Minerals in Our Solar Future

Business Standard     13th July 2020     Save    
QEP Pocket Notes

Context: If India walks the talk toward greater self-sufficiency in the renewable energy industry, it could slow the march of China to global dominance in the full spectrum of the solar energy industry.

Challenges from China in the solar energy sector:

  • Dominance of Chinese manufacturing: The global solar industry including Indian imports are heavily dependent on Chinese manufacturing.
  • India was the largest market for Chinese solar PV modules until the safeguard duties kicked in last year.
  • China’s solar industry is already producing equipment for 90GW capacity annually (compared to the global capacity of 120GW).
  • China launched the International Alliance for Renewable Energy, as part of the Belt and Road Initiative, to boost new export markets.
  • Costly alternatives: Alternative suppliers in the US, EU and Korea have higher prices, and it will take time for domestic manufacturers to scale up from the present 3 GW solar cell capacity
  • The largest producer of raw materials: Demand for minerals like cadmium, selenium, tellurium, germanium and indium (“minor minerals”) has increased.
  • They are essential for durability, enhanced electrical conductivity and for better light absorption and conversion to electricity.
  • China today produces over 60% of the world’s tellurium; it is the largest producer of cadmium, gallium, germanium, and among the largest in selenium.
  • India imports most of its requirements from China, Korea, Japan and Belgium.
  • Lessons from China: 
  • Quick approvals, incentives and low costs have been driving the Chinese solar manufacturing industry.
  • It created a huge domestic market and made technology transfer a condition for foreign companies’ access to it.
  • The Made in China 2025 plan intends to carry this forward with technological dominance and complete self-sufficiency.

Way Forward: As India is one of the largest markets for the solar sector, it should incorporate the following in its solar manufacturing strategy.

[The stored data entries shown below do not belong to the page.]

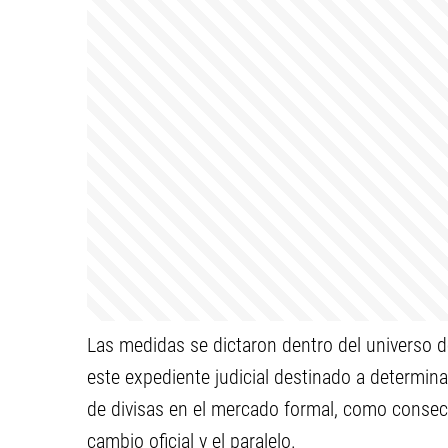
Las medidas se dictaron dentro del universo d
este expediente judicial destinado a determina
de divisas en el mercado formal, como consecue
cambio oficial y el paralelo.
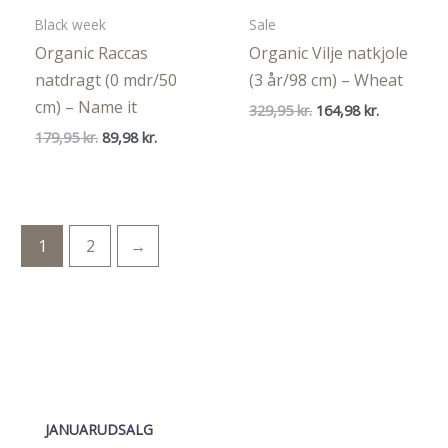
Black week
Sale
Organic Raccas
Organic Vilje natkjole
natdragt (0 mdr/50
(3 år/98 cm) – Wheat
cm) – Name it
Den
Den
329,95
kr.
164,98
kr.
oprindelige
aktuelle
Den
Den
179,95
kr.
89,98
kr.
pris
pris
oprindelige
aktuelle
var:
er:
pris
pris
329,95 kr..
164,98 kr..
var:
er:
179,95 kr..
89,98 kr..
1
2
→
JANUARUDSALG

  • Strive towards greater self-sufficiency: Greater self-reliance would hurt the Chinese solar manufacturers as still $1.3 billion of Indian market is supports it.
  • Grabbing the opportunity with Make in India: Over the next decade, about 70% of the global growth of solar energy is likely to be in India, China, and the US.
  • Make in India should incentivize and forge technological alliances with companies from Japan, South Korea, the US and Europe.
  • To generate employment, which is a missed opportunity in case of continued reliance on imports.
  • The World Bank projects 500% growth in global demand for minerals from renewables by 2050.
  • Incentivize mining of minor minerals: Since minor minerals are not viable for stand-alone mining and processing, through tax measures and royalty waivers.
  • Strengthen technological capabilities: Public Sector Units and private companies engaged in mining, smelting, and processing of minerals capable of extracting critical minerals as byproducts of refining or from waste storage.